[-] jadero@lemmy.ca 38 points 6 months ago

An interesting contrast here. Air Canada is forced to honour an erroneous committment made by its service department. Government of Canada is not forced to honour a committment made by its service department.

I could understand it if the error was discovered and acted upon in a reasonable time, but over 30 years? That's just not acceptable.

[-] jadero@lemmy.ca 25 points 7 months ago

I thought the idea behind high salaries was to attract the best talent. Turns out that it just floods the applicant pool with grifters and it's almost impossible to sort them out.

Also, did anyone notice that the "fixed" election date has been quietly put off for a week? I don't suppose that this has anything to do with the fact that the previous date would have left a bunch of MPs a week short of their 6-year pension eligibility? (Just a little tidbit dropped in the latest Sandy and Nora podcast.)

[-] jadero@lemmy.ca 26 points 8 months ago

Well, since there is no syphilis vaccine, nobody is vaccinated.

[-] jadero@lemmy.ca 24 points 9 months ago

Is this not by design?

  1. Create a company, making sure that your personal assets are insulated from the corporate liabilities.
  2. Convert corporate assets and liabilities to personal assets with exorbitant pay by stripping corporate assets and propping things up with loans.
  3. Company goes bankrupt.
  4. You take your millions and cry about the economy and regulations.

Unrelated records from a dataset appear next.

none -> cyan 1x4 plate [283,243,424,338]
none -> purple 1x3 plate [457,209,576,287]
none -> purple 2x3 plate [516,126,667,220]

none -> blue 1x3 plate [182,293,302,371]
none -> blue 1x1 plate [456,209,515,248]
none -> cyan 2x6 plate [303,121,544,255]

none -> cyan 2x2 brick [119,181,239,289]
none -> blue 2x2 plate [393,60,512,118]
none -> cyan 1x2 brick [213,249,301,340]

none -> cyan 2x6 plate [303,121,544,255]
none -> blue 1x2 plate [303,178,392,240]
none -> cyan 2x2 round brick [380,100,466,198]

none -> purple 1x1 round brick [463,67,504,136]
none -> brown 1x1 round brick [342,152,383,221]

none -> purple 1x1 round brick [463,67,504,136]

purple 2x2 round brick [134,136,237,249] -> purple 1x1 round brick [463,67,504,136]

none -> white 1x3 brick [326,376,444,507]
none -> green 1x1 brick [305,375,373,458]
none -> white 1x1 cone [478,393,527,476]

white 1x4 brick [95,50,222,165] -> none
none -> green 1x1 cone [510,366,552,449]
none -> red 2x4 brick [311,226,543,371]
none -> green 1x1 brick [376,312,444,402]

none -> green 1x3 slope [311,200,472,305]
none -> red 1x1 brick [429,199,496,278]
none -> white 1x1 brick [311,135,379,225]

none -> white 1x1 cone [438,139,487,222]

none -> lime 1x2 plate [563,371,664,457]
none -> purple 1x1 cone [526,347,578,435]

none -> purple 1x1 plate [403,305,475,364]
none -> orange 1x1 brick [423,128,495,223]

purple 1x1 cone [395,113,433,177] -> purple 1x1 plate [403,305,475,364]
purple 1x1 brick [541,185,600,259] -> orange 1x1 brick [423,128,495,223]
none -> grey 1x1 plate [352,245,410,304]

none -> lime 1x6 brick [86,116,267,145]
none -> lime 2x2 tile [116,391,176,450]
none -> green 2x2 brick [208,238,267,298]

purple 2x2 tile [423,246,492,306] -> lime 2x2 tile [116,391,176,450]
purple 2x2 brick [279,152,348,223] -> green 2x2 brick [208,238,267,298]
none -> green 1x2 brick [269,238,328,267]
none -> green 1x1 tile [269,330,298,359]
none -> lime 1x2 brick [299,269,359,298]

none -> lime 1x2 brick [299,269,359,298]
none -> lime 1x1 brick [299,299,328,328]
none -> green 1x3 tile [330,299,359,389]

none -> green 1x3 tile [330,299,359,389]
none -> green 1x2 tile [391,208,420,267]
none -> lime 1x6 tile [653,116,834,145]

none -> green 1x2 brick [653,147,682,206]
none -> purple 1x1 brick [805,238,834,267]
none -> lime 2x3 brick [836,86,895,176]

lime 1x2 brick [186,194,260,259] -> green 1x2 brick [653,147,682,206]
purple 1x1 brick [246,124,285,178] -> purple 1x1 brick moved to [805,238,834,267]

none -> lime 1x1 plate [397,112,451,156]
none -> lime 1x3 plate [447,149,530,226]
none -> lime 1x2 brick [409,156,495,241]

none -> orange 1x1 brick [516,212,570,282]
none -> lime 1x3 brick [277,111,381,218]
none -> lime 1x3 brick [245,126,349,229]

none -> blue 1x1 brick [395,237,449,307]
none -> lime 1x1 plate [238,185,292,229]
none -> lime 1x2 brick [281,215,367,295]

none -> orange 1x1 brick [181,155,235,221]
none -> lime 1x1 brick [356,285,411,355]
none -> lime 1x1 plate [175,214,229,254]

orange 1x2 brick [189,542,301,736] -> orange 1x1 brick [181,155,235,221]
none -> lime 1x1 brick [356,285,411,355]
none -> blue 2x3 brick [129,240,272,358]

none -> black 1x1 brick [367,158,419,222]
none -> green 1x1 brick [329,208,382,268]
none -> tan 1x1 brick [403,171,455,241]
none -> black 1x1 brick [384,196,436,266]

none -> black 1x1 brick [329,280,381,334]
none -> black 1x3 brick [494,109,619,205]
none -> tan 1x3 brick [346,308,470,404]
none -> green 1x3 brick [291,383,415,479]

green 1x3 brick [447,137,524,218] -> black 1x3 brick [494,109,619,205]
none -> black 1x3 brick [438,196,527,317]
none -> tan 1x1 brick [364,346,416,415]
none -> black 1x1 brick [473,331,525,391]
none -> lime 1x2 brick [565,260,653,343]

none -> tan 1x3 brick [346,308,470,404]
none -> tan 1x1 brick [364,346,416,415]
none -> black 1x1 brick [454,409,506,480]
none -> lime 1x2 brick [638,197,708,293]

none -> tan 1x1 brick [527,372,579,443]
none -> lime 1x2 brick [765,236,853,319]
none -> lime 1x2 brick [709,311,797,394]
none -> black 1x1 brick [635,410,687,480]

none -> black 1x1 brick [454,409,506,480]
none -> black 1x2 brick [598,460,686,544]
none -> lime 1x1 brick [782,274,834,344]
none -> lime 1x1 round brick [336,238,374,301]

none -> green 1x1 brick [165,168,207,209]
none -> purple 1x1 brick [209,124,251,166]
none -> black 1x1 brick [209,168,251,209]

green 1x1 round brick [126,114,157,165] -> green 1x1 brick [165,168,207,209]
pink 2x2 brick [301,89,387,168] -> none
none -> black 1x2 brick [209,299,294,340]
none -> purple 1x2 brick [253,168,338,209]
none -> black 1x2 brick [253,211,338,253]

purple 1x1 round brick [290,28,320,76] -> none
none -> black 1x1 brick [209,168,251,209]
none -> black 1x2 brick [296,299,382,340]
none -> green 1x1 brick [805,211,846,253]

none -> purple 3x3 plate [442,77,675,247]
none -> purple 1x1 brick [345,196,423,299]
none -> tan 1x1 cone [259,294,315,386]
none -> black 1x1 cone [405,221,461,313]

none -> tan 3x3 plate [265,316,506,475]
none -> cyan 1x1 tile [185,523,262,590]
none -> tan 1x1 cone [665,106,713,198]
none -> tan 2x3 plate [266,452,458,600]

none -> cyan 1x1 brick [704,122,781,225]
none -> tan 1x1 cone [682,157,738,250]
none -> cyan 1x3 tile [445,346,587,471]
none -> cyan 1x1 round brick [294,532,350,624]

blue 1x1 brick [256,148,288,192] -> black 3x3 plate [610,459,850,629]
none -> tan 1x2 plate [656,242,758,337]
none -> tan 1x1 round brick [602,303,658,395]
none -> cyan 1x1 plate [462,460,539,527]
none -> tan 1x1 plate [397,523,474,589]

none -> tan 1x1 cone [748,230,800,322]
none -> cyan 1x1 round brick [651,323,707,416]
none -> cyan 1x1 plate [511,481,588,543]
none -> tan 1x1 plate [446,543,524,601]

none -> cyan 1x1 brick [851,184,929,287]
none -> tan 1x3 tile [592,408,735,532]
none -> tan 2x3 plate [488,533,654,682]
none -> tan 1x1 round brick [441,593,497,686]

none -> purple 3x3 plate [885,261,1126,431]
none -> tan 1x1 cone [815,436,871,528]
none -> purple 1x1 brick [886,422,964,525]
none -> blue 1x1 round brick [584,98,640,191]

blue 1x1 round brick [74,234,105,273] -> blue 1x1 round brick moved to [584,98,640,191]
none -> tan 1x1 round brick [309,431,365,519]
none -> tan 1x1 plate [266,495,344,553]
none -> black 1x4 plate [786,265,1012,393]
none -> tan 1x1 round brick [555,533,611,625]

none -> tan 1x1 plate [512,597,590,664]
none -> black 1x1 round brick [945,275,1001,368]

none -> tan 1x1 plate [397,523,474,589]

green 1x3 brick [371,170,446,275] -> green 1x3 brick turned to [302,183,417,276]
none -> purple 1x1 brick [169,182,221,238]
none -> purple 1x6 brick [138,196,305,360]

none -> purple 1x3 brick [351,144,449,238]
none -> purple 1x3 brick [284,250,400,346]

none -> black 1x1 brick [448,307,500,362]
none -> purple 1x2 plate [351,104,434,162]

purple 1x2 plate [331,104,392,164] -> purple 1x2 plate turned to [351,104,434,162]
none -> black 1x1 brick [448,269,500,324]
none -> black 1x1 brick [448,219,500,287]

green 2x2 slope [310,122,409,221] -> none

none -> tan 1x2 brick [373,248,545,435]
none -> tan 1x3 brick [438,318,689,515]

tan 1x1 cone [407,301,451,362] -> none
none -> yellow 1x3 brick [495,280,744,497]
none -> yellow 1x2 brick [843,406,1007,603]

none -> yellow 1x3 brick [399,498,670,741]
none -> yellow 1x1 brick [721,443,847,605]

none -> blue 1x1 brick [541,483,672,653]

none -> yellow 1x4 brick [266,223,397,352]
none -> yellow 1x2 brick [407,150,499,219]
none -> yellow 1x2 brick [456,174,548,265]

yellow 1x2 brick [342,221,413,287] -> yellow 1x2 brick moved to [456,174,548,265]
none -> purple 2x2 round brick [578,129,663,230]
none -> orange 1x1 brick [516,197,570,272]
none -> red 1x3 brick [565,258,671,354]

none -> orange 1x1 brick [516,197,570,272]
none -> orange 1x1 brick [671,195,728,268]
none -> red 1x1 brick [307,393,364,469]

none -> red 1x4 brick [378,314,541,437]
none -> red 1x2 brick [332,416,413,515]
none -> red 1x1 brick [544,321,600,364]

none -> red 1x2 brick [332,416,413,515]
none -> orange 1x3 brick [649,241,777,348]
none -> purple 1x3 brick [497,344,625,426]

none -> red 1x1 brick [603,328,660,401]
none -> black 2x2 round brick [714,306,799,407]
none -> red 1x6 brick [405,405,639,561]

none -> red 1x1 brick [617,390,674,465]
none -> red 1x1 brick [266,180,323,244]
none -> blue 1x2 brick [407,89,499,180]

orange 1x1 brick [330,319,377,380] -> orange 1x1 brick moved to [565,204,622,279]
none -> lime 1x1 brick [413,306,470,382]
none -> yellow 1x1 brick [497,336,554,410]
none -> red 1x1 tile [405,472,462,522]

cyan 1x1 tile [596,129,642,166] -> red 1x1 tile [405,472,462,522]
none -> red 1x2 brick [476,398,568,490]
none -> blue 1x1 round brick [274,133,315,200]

I've yet to hear of a corporate bankruptcy that left the owners and officers and board members on the bread lines.

[-] jadero@lemmy.ca 31 points 10 months ago

... more consistency with our competitors...

They don't sound like competitors, but partners; collusion, no competition.

What happened to "competition lowers prices"?

[-] jadero@lemmy.ca 26 points 11 months ago

The letter I'm sending to my MP:

I urge you to fight against this proposal on moral grounds. That might sound like an odd point of view, but hear me out.

One of the greatest challenges facing us with online activities is not what we or our children have access to, but how companies are handling critical permanent identification. Every day there is a new report of some entity that has lost control of information that has a major negative impact on those whose information was exposed.

There are ways to effectively manage such information and there are companies and government departments deploying those systems. However, there is currently no legal or regulatory framework making those systems and methods mandatory. Until that legal and regulatory environment exists, it is not just a bad idea to expand data collection requirements, but immoral.

To be clear, I'm not talking about the possibility that some person is exposed as a consumer of pornography. I'm talking about those whose incompetence and/or low standards of care allow criminals to gain access to the identifying data for use in criminal activity.

I don't know about you, but the porn industry is the last industry I would ever trust to properly secure and manage identifying information.

Thanks for your time and consideration.

[-] jadero@lemmy.ca 27 points 1 year ago

Seems straightforward to me. It's pretty typical to permit testimony from those who were directly victimized. It's also pretty typical to permit impact statements from those indirectly victimized.

[-] jadero@lemmy.ca 29 points 1 year ago

Just so you know, judges are specifically not to look to the will of the people but to the law.

Legislators are the ones who are supposed to consider the will of the people.

If the will of the people really is to have a law like this, then the Sask Party is doing it's job in bringing forward the legislation. That, of course, assumes that our provincial government has appropriate jurisdiction over everything the law covers.

And that gets us to the injunction. An injunction is not about "no you can't do that" but about "hang on there, it doesn't look like you've covered all the bases".

[-] jadero@lemmy.ca 24 points 1 year ago

No, we needn't cancel all the fun activities that involve large groups of people. But maybe we should give some thought to how those things work.

Would normalizing the use of decent masks help? Would it help to offer refunds to those who test positive or even just don't feel well? Maybe there are ways to run them that doesn't require people to be packed in like factory farmed chickens. Maybe there are ways to manage ventilation in a way that doesn't move the air horizontally through facilities. Maybe there are ways to partition the crowd into smaller cohorts that don't mingle with other cohorts.

I wouldn't mind finding a way to attend some of these things without just accepting that I'm going to catch something every couple of times I go out.

[-] jadero@lemmy.ca 27 points 1 year ago

... Canadian retailers lack direct control and influence over the global supply chain...

I'm going to call BS on that one. Some of the largest retailers own many parts of the supply chain and exercise monopsony power over many other parts.

[-] jadero@lemmy.ca 25 points 1 year ago

You are talking about least expensive, they were talking about average.

[-] jadero@lemmy.ca 31 points 1 year ago

I think that the active participation of members is how we get strong communities. One way to be an active participant is to take responsibility for what you want to see. If you don't like the bot, block it.

This is analogous to walking out of a movie you dislike rather than calling for it to be banned.

As far as I can tell, it's not breaking any terms of service or policy. That doesn't mean that terms of service and policy can't be modified, but that should be done only to address general principles, not specific cases. (Although it may be that a specific case makes obvious the need for change.)